No one up until then had written anything with such an irregular pulse, he added: “It was kind of subversive.”
The last 22 minutes of the symphony, evokes T.S. Eliot’s line from “The Hollow Men”--“This is the way the world ends. Not with a bang but a whimper.” Neale said.
The final chapter is the longest, most complex and arduous of the journey.
A “chord of chaos” resolves every time in a way no one is expecting, and swirling harp crescendos abound like a malformed cosmic dust punctuated by distant church bells.
Neale likened it to being in a Haunted Halloween house with the crescendo like an encroaching army coming together building to a massive titanic struggle at the end.
Audience will be able to watch the percussionists getting ready for the famous hammer, which Mahler specified should be short and loud but dull-sounding and nonmetallic in character.
“We call it the big boom box of doom,” said Neale. “It’s the equivalent of putting your finger on a nuclear button… The second hammer provokes even wider chaos.”

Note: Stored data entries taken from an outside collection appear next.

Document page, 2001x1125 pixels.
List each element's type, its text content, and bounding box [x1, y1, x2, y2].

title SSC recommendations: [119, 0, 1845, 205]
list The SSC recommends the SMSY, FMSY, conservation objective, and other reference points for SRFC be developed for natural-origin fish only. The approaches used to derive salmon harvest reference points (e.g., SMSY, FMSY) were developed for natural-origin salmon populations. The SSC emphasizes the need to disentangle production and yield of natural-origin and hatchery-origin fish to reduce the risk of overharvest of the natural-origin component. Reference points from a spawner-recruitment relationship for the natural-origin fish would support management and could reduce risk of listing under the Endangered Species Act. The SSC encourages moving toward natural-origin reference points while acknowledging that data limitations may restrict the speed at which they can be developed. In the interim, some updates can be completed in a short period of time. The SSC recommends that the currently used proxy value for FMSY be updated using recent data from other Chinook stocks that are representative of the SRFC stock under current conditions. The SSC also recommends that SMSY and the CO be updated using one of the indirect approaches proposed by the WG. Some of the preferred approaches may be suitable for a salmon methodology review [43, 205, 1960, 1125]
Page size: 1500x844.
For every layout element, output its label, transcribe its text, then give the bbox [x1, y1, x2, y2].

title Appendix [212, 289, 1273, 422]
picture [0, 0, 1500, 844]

At some point the music shifts as Mahler seems to be telling that he’s ending things on a good note.
But, in fact, it’s a terrifying end, said Neale.

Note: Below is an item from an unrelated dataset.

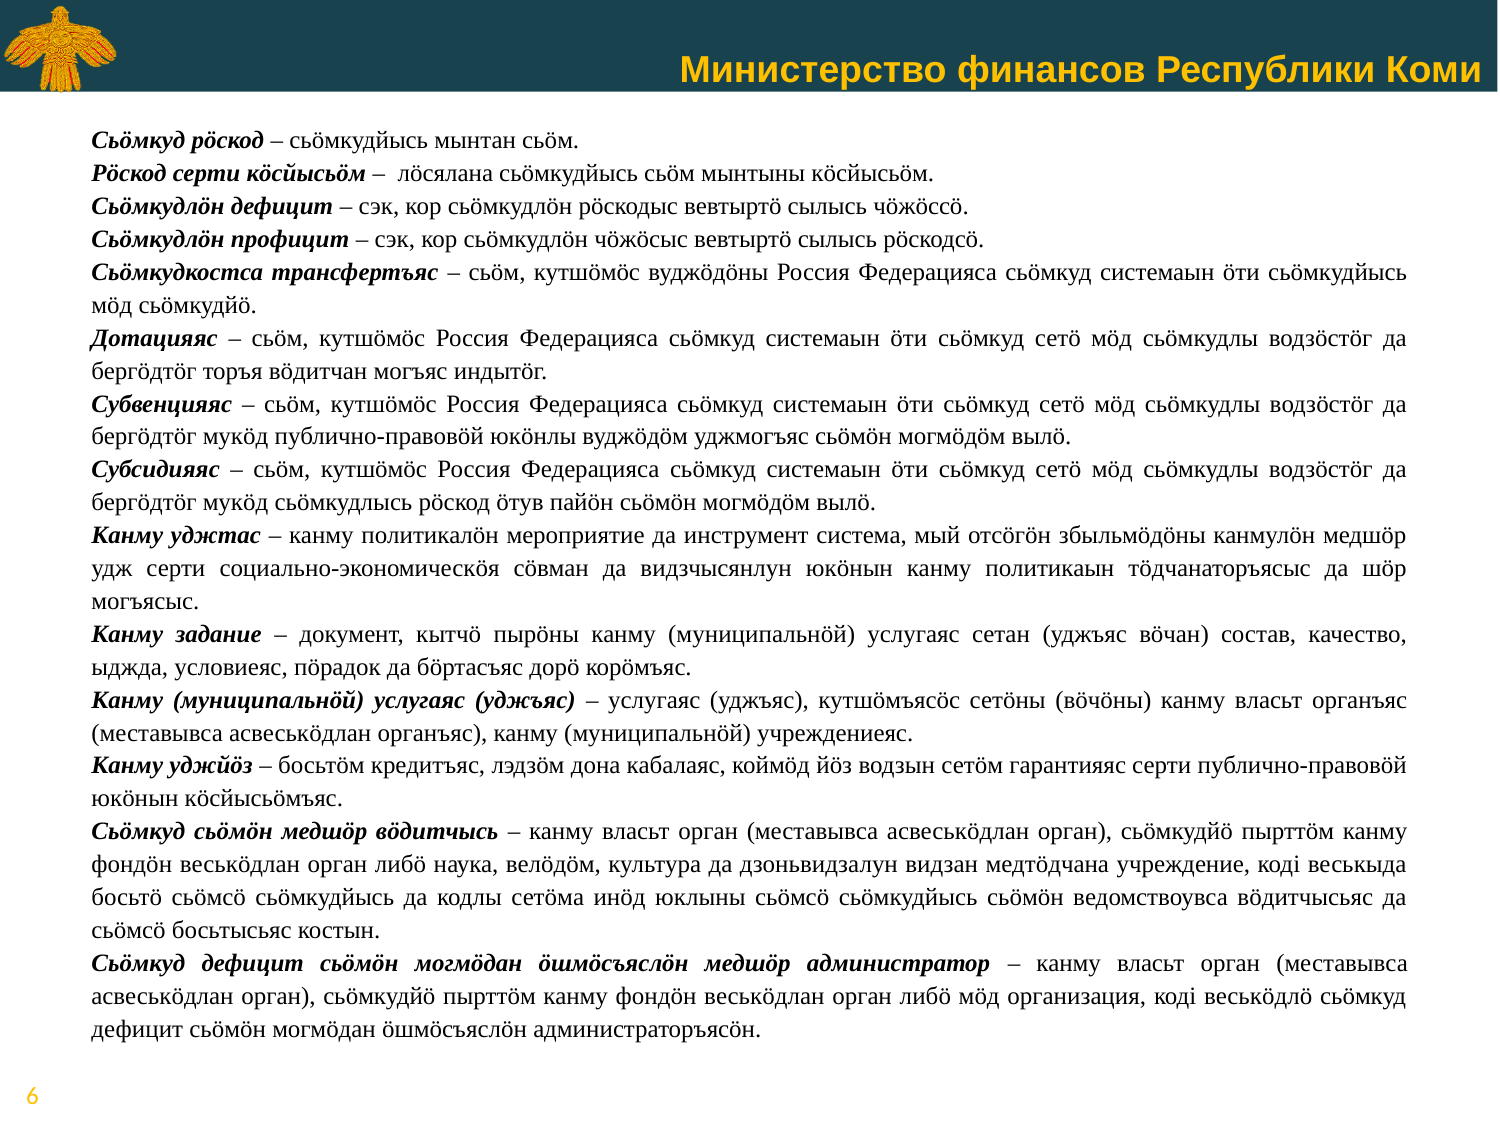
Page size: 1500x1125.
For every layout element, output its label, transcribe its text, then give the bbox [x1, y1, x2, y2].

text_box Сьӧмкуд рӧскод – сьӧмкудйысь мынтан сьӧм. Рӧскод серти кӧсйысьӧм – лӧсялана сьӧмкудйысь сьӧм мынтыны кӧсйысьӧм. Сьӧмкудлӧн дефицит – сэк, кор сьӧмкудлӧн рӧскодыс вевтыртӧ сылысь чӧжӧссӧ. Сьӧмкудлӧн профицит – сэк, кор сьӧмкудлӧн чӧжӧсыс вевтыртӧ сылысь рӧскодсӧ. Сьӧмкудкостса трансфертъяс – сьӧм, кутшӧмӧс вуджӧдӧны Россия Федерацияса сьӧмкуд системаын ӧти сьӧмкудйысь мӧд сьӧмкудйӧ. Дотацияяс – сьӧм, кутшӧмӧс Россия Федерацияса сьӧмкуд системаын ӧти сьӧмкуд сетӧ мӧд сьӧмкудлы водзӧстӧг да бергӧдтӧг торъя вӧдитчан могъяс индытӧг. Субвенцияяс – сьӧм, кутшӧмӧс Россия Федерацияса сьӧмкуд системаын ӧти сьӧмкуд сетӧ мӧд сьӧмкудлы водзӧстӧг да бергӧдтӧг мукӧд публично-правовӧй юкӧнлы вуджӧдӧм уджмогъяс сьӧмӧн могмӧдӧм вылӧ. Субсидияяс – сьӧм, кутшӧмӧс Россия Федерацияса сьӧмкуд системаын ӧти сьӧмкуд сетӧ мӧд сьӧмкудлы водзӧстӧг да бергӧдтӧг мукӧд сьӧмкудлысь рӧскод ӧтув пайӧн сьӧмӧн могмӧдӧм вылӧ. Канму уджтас – канму политикалӧн мероприятие да инструмент система, мый отсӧгӧн збыльмӧдӧны канмулӧн медшӧр удж серти социально-экономическӧя сӧвман да видзчысянлун юкӧнын канму политикаын тӧдчанаторъясыс да шӧр могъясыс. Канму задание – документ, кытчӧ пырӧны канму (муниципальнӧй) услугаяс сетан (уджъяс вӧчан) состав, качество, ыджда, условиеяс, пӧрадок да бӧртасъяс дорӧ корӧмъяс. Канму (муниципальнӧй) услугаяс (уджъяс) – услугаяс (уджъяс), кутшӧмъясӧс сетӧны (вӧчӧны) канму власьт органъяс (меставывса асвеськӧдлан органъяс), канму (муниципальнӧй) учреждениеяс. Канму уджйӧз – босьтӧм кредитъяс, лэдзӧм дона кабалаяс, коймӧд йӧз водзын сетӧм гарантияяс серти публично-правовӧй юкӧнын кӧсйысьӧмъяс. Сьӧмкуд сьӧмӧн медшӧр вӧдитчысь – канму власьт орган (меставывса асвеськӧдлан орган), сьӧмкудйӧ пырттӧм канму фондӧн веськӧдлан орган либӧ наука, велӧдӧм, культура да дзоньвидзалун видзан медтӧдчана учреждение, кодi веськыда босьтӧ сьӧмсӧ сьӧмкудйысь да кодлы сетӧма инӧд юклыны сьӧмсӧ сьӧмкудйысь сьӧмӧн ведомствоувса вӧдитчысьяс да сьӧмсӧ босьтысьяс костын. Сьӧмкуд дефицит сьӧмӧн могмӧдан ӧшмӧсъяслӧн медшӧр администратор – канму власьт орган (меставывса асвеськӧдлан орган), сьӧмкудйӧ пырттӧм канму фондӧн веськӧдлан орган либӧ мӧд организация, кодi веськӧдлӧ сьӧмкуд дефицит сьӧмӧн могмӧдан ӧшмӧсъяслӧн администраторъясӧн. [76, 113, 1424, 1047]
text_box <номер> [0, 1065, 65, 1125]
picture [0, 0, 124, 114]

Since Mahler wrote his Sixth, the world has seen two World Wars, two pandemics, a holocaust, a nuclear explosion and human-caused climate change.
“Mahler found a way to include all that,” he said. “He forces us to stare into the abyss.”
Asked how he could have done all that with just pen, paper and piano, Neale suggested that perhaps he was inspired by the enormity of the majestic surroundings.
“That’s genius for you.”
COMING ATTRACTIONS:
The Sun Valley Music Festival launched its second week of the season with a stunning concert of Classical Music’s Greatest Hits, including Johann Strauss Jr.’s “Blue Danube,’ Richard Wagner’s “The Ride of the Valkyries,” and Maurice Ravel “Bolero.”
This week will launch with Mahler’s Symphony No. 6 and take fans through the always popular Pops Night showcasing the orchestra playing the score to “Indiana Jones and the Raiders of the Lost Ark” as the 2.5-hour movie rolls.
The free concerts start at 6:30 p.m. at the Sun Valley Pavilion.
Festival Orchestra
Sunday, August 11
Alasdair Neale, conductor
Mahler: Symphony No.6 in A Minor, “Tragic”
Festival Orchestra
Tuesday, August 13
Alasdair Neale, conductor
Stephanie Childress, conductor
Jeremy Constant, violin
Amos Yang, cello
Peter Henderson, piano
Jessie Montgomery: Strum
Beethoven: Concerto in C Major, Op. 56, “Triple”
Festival Orchestra
Wednesday, August 14
Alasdair Neale, conductor
Leonidas Kavakos, violin
Quinn Mason: A Joyous Trilogy
Brahms: Concerto in D Major for Violin, Op. 77
Festival Orchestra — Pops Night
Saturday, August 17
Vinay Parameswaran, conductor
Williams: Raiders of the Lost Ark Live in Concert
The performances, all free, start at 6:30 p.m. at the Sun Valley Pavilion and on the Sun Valley Pavilion lawn.